* **Deskripsi Latihan**: Tulis kembali bagian kutipan tentang Merti Dusun Glondong yang dimulai dari kata "Apalagi mulai terlihat" dan berakhir setelah "juga tidak ada.". Perbarui "karang taruna" menjadi "balai desa" di dalamnya.

Seni Budaya

Mencari Roman Cinta di Merti Dusun Glondong (Bagian I)

Oleh

pada

Glondong (Jurnalis Warga) – Seraut paras dengan garis mata tipis melirik teduh. Bibir merah mudanya tak dipoles tebal, tersungging tipis senyum manis di tengah kulit kuningnya yang bersih langsat. Dia diam, suaranya senyap, tidak cerewet seperti biasanya nyaris tanpa henti mengkritik hal-hal kecil di sekitarnya. Talu-talu alunan gendhing gamelan menambah kembang merekah di hati gadis itu.

Apalagi mulai terlihat pemuda desa itu berjalan setegap-tegapnya, tiada seperti biasa dia berjalan. Honda pitung tua butut itu tidak ada, sepatu convers second-an dari pasar klithikan itu tidak ada, apalagi rokok djarum super eceran dari warung milik tante cina baik hati di sebelah rumah itu tidak ada, dan gaya bicara sok cari perhatian sang gadis ketika perjumpaan terjadi di karang taruna itu juga tidak ada.

* **Baris Tersimpan**:
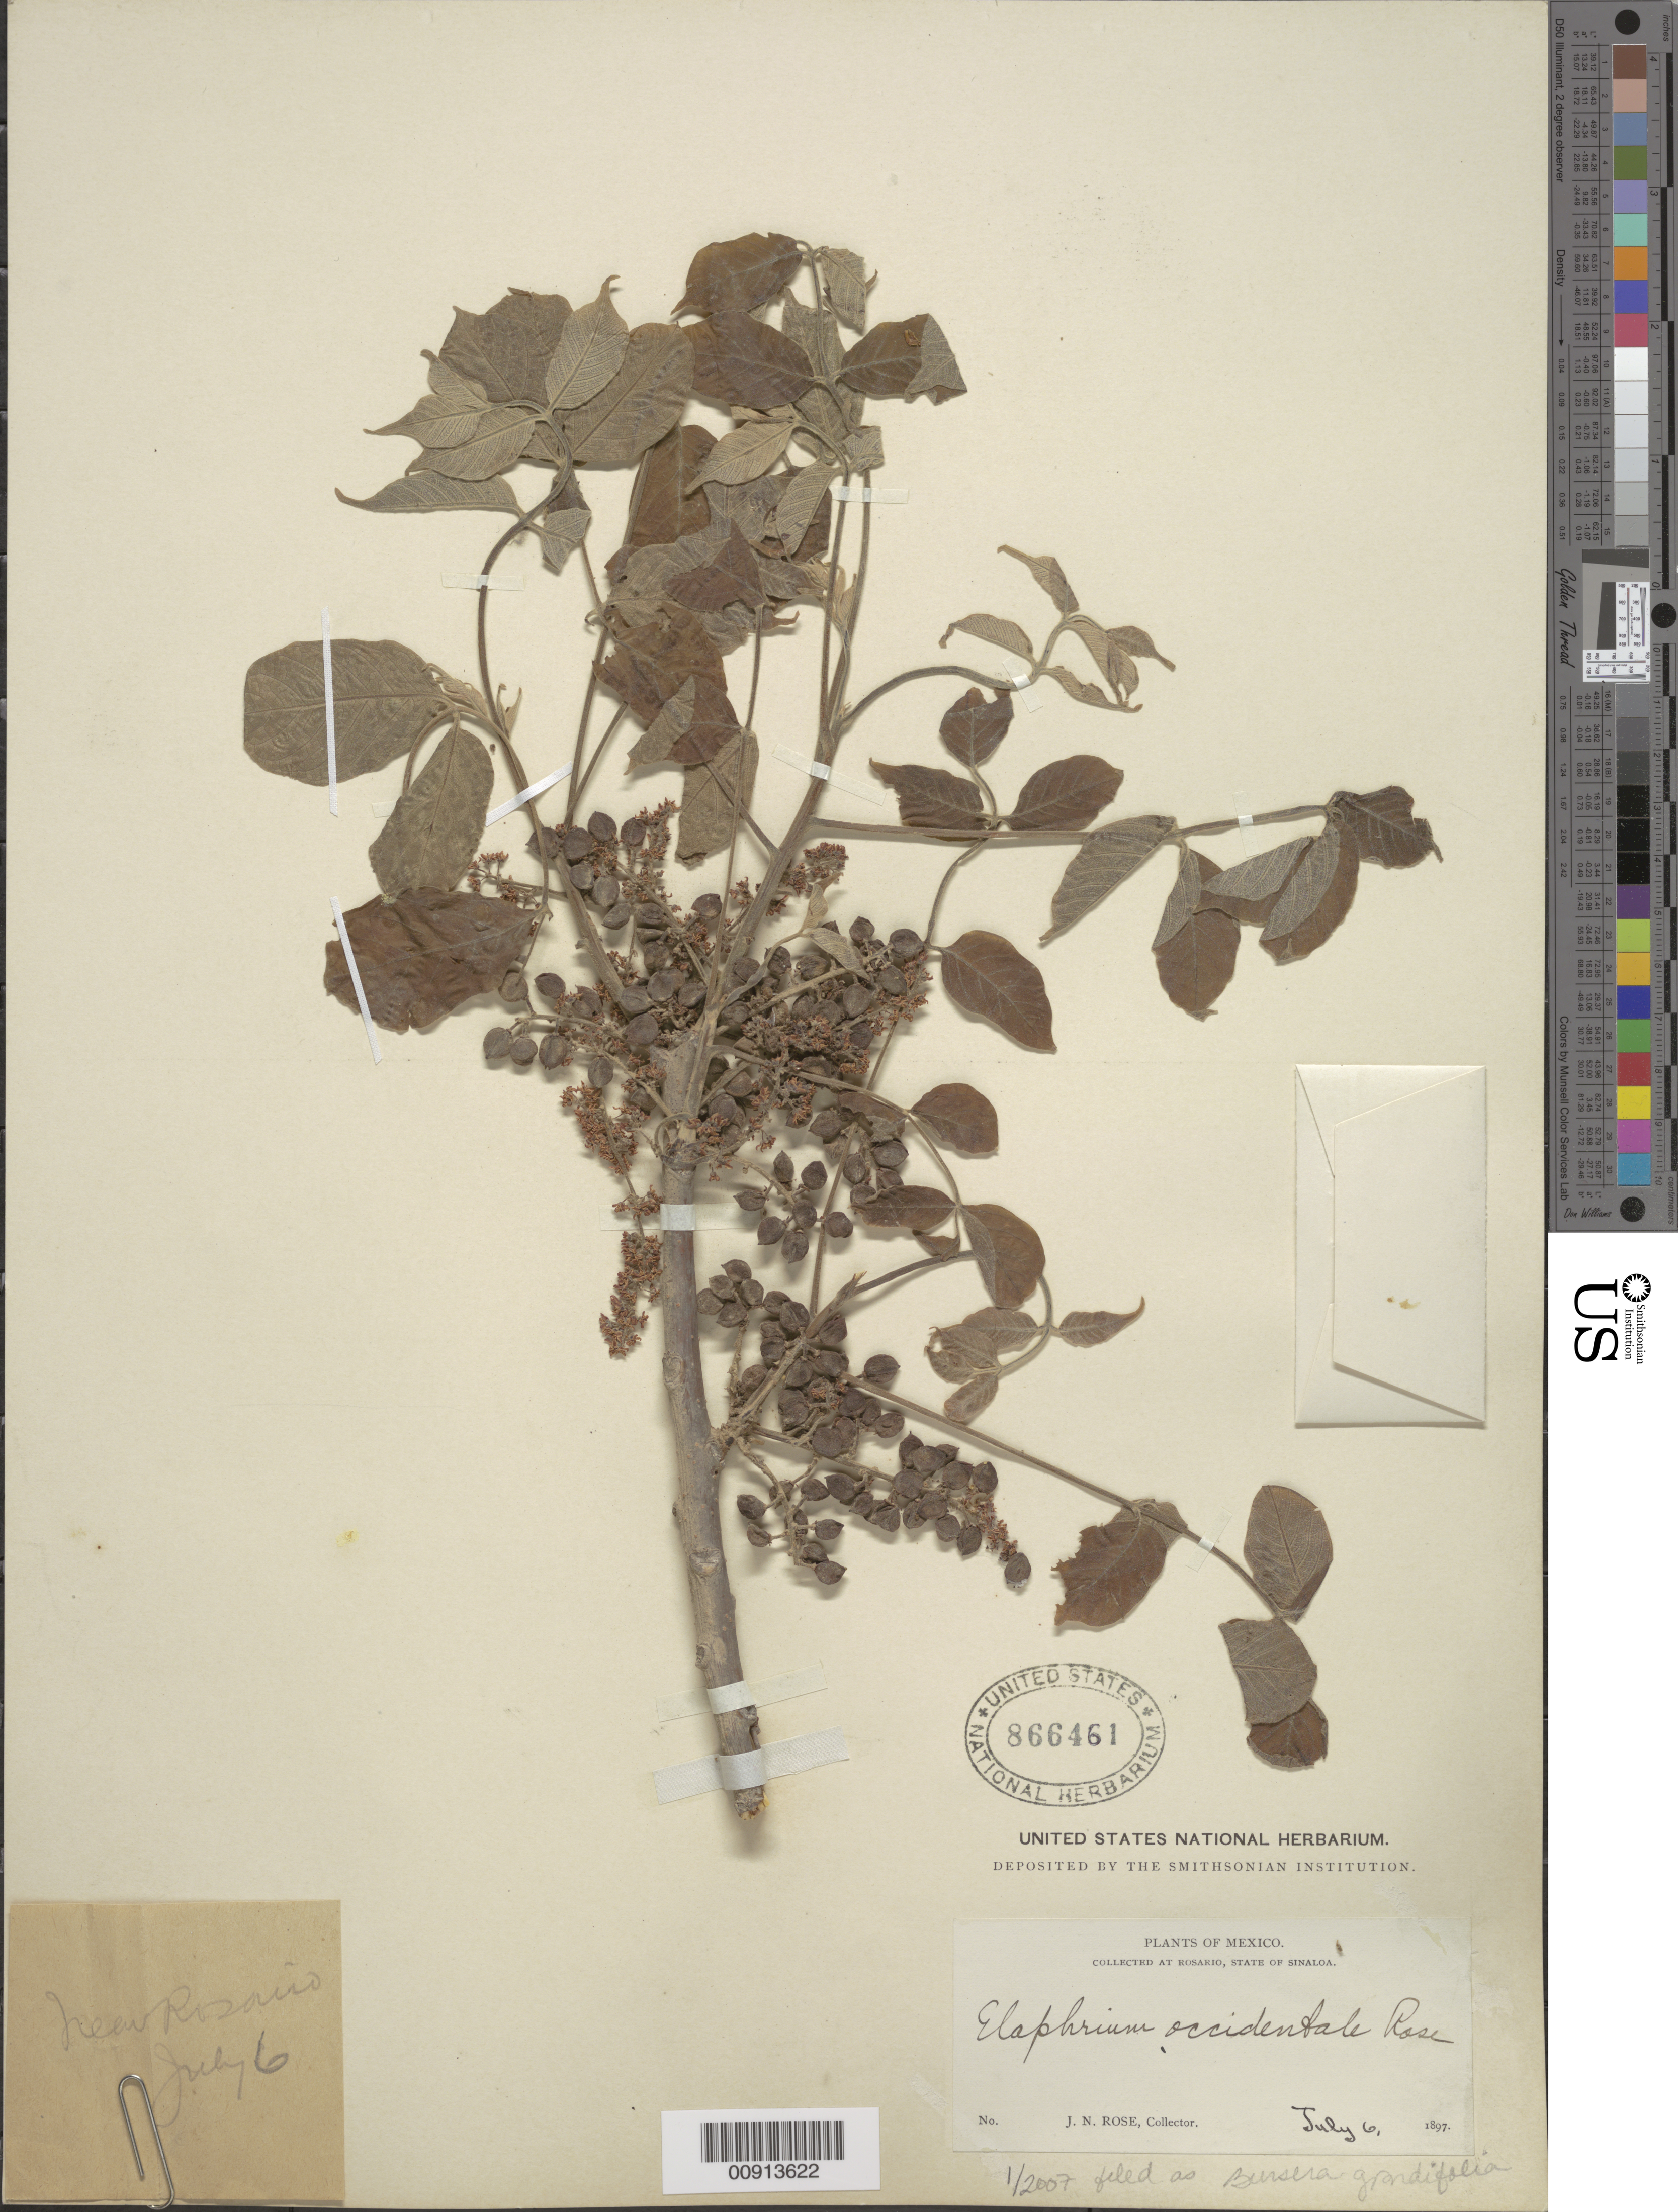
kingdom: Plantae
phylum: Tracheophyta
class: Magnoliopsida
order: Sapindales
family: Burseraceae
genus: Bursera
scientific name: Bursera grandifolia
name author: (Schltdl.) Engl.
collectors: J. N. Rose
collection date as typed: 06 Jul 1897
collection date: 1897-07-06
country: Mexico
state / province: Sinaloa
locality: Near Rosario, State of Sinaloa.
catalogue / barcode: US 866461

* **Jawaban Latihan**:
Apalagi mulai terlihat pemuda desa itu berjalan setegap-tegapnya, tiada seperti biasa dia berjalan. Honda pitung tua butut itu tidak ada, sepatu convers second-an dari pasar klithikan itu tidak ada, apalagi rokok djarum super eceran dari warung milik tante cina baik hati di sebelah rumah itu tidak ada, dan gaya bicara sok cari perhatian sang gadis ketika perjumpaan terjadi di balai desa itu juga tidak ada.